- Bardzo podobne wyniki mieliśmy cztery lata temu, w okolicach wyborów do Parlamentu Europejskiego i przy okazji wyboru prezydenta. Jeżeli kogoś to zaskakuje, to przespał ostatnie pięć lat. Już parę lat temu pisałem o polaryzacji płci w młodym pokoleniu. W ciągu ostatniego roku poparcie dla Konfederacji było wyraźnie niższe i wynikało z tego, że rozpoczęła się wojna na Ukrainie. Część polityków Konfederacji miała wyraźnie prorosyjskie poglądy i wypowiedzi, które nie były popularne i akceptowane w społeczeństwie.

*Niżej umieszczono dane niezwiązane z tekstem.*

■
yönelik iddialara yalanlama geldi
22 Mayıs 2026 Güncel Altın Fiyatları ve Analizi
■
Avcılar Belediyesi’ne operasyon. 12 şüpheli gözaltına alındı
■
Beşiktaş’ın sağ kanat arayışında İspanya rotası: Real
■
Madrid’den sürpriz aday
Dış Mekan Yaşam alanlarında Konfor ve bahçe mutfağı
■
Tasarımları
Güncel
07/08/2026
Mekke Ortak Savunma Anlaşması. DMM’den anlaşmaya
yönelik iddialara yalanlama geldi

Teraz obserwujemy powrót poparcia, które może jeszcze wzrosnąć - stwierdził specjalista.
Konfederacja trafia do różnych typów elektoratu, jednym są gospodarczy liberałowie, którzy chcą zlikwidować podatki, a drugim są nacjonaliści i konserwatyści
Michał Gulczyński, doktorant w dziedzinie polityki publicznej i administracji na Uniwersytecie Bocconiego w Mediolanie, autor raportu „Przemilczane nierówności"
Zdaniem naukowca, "są trzy powody przez, które poparcie dla Konfederacji rośnie".
- Czynnikami jest antyestablishmentowość, liberalizm gospodarczy i sprawy płciowe. Janusz Korwin-Mikke od kilkunastu lat mówił o tzw. bandzie czworga i grupie socjalistów trzymających władzę. Konfederacja pokazuje, że jest partią, która jest przeciwko wszystkim i można na nią głosować w proteście przeciwko klasie politycznej. Tak samo Szymon Hołownia - podczas wyborów prezydenckich - zagospodarował część elektoratu, która mówiła, że nie ma na kogo zagłosować - zaznaczył.